Written task:
Make an exact copy of the records, leaving out the images.

Source material:
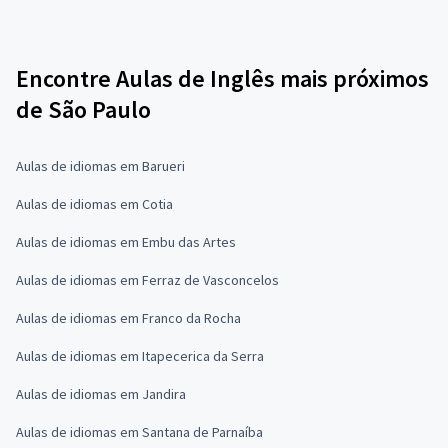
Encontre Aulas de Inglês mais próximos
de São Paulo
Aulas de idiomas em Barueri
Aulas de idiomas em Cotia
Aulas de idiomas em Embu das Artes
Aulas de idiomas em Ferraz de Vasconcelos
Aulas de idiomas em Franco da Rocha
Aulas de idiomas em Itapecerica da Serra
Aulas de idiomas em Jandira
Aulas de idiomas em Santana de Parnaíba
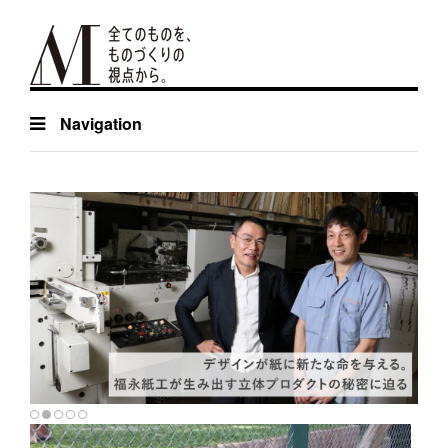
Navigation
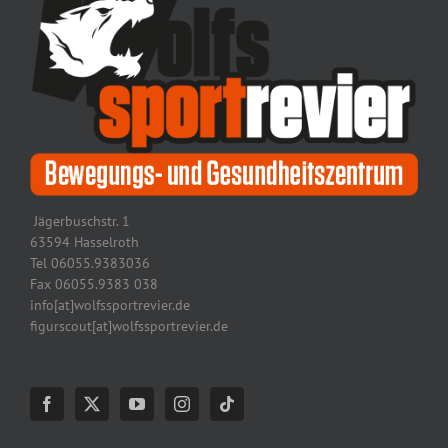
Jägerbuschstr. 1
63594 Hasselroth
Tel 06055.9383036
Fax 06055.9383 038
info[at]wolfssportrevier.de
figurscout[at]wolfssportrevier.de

Result of the task:
Encontre Aulas de Inglês mais próximos
de São Paulo
Aulas de idiomas em Barueri
Aulas de idiomas em Cotia
Aulas de idiomas em Embu das Artes
Aulas de idiomas em Ferraz de Vasconcelos
Aulas de idiomas em Franco da Rocha
Aulas de idiomas em Itapecerica da Serra
Aulas de idiomas em Jandira
Aulas de idiomas em Santana de Parnaíba
Navigation
Jägerbuschstr. 1
63594 Hasselroth
Tel 06055.9383036
Fax 06055.9383 038
info[at]wolfssportrevier.de
figurscout[at]wolfssportrevier.de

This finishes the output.